Peter Meller’s "Unhappy Dido Burns."

UCSB Professor of Art History emeritus Peter Meller led a double life, one side of which has only begun to be fully revealed since his death at age 85 in 2008. Thanks to a pair of new exhibitions (at the UCSB Art, Design & Architecture Museum and the Jane Deering Gallery) and a publication (The Zodiac of Wit: Peter Meller and the Graphic Imagination by Robert Williams), those outside of Meller’s immediate circle are now in a position to know that, in addition to being a highly respected scholar in the field of Italian Renaissance art, Meller was also an interesting, innovative, and prolific graphic artist. Using such basic office supplies as rubber ink stamps, Wite-Out correction fluid, and the Xerox photocopier, Meller created a comprehensive oeuvre that includes portraits, landscapes, and tableaux populated by a mix of humans, animals, and mythological figures.

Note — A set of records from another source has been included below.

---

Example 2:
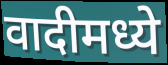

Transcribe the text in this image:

वादीमध्ये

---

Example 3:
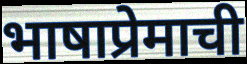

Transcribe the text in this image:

भाषाप्रेमाची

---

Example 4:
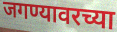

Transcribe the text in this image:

जगण्यावरच्या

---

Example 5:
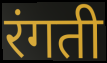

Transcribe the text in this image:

रंगती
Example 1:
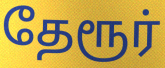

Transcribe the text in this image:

தேரூர்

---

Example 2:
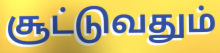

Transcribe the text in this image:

சூட்டுவதும்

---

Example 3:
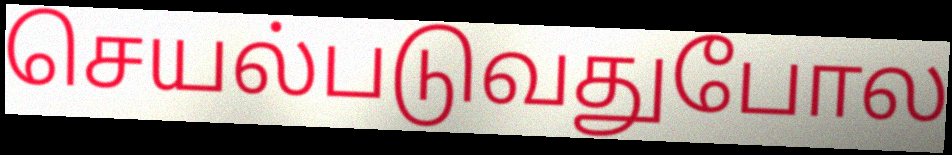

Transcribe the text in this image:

செயல்படுவதுபோல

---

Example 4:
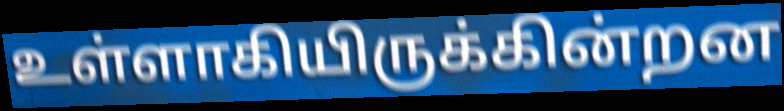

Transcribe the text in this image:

உள்ளாகியிருக்கின்றன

With its roots in his thorough knowledge of classical Latin and Greek, its powerful trunk in his lifelong study of Renaissance masters like Leonardo da Vinci, and its fruit in the countless ironic images Meller created while living in Isla Vista, Santa Barbara, and Solvang, the green tree of Peter Meller’s art is without question one of the most valuable and exotic specimens in the garden of our civic culture. Through his self-awareness as a Hungarian scholar of Italian art living in Southern California, Meller invented a world that is at once instantly recognizable and persistently strange. The fact that the vast majority of Meller’s art has, up until now, rarely if ever been seen by the public only adds to the allure of these vivid images.

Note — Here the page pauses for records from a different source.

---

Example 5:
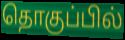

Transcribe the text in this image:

தொகுப்பில்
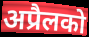
अप्रैलको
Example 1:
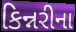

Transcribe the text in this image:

કિન્નરીના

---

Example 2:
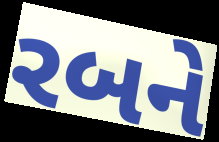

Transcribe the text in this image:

રબને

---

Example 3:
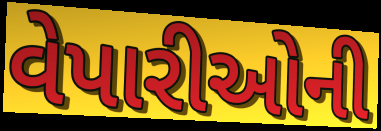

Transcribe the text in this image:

વેપારીઓની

In order to understand Meller’s contribution to the art of graphic design, it is useful to look more closely at some of the processes he used. Take, for example, the two parts of his portrait “Seated Girl in Classical Dress.” In the first image we see Meller’s characteristic skill in rendering specific poses and moods with a minimum of marks and a high degree of contrast. With her hand to her chin, her attentive gaze, and her telltale notebook, this could easily be a sketch of a student in class but done with the eye for detail, pattern, and contrast of a Renaissance master. This ink drawing is what Meller took to the UPS store where he paid by coin to use an early version of the photocopier. Once he had the image photocopied, Meller altered it at home with tools like oil crayons and (Meller’s secret weapon) a small bottle of white correction fluid. Returning to the copier with his altered image, Meller was able to give his initial sketches the depth, complexity, and tone he sought.

Although the photocopier may be Meller’s most characteristic printing device, he also produced an extraordinary array of original designs using his own hand-carved rubber stamps. These gave rise to many intricate images based on the aggregation, inversion, and reversal of their patterns, as in the landscape “Three Trees.”

Elsewhere, Meller brought forth such mythological figures as satyrs, cupids, and centaurs, imbuing them with a rueful sympathy for the earthly limitations imposed on slumming gods and goddesses. In this vein we see such images as Mary Magdalene before a mirror, admiring the fit of her newly acquired halo, or wise Minerva, her lips pursed as she learns something from an intelligent pig. The broader implications of this marvelous discovery will only be known in time, but for now it is clear that Meller’s art has much to offer audiences today, and the UCSB AD&A Museum is to be congratulated for making his work widely available for the first time.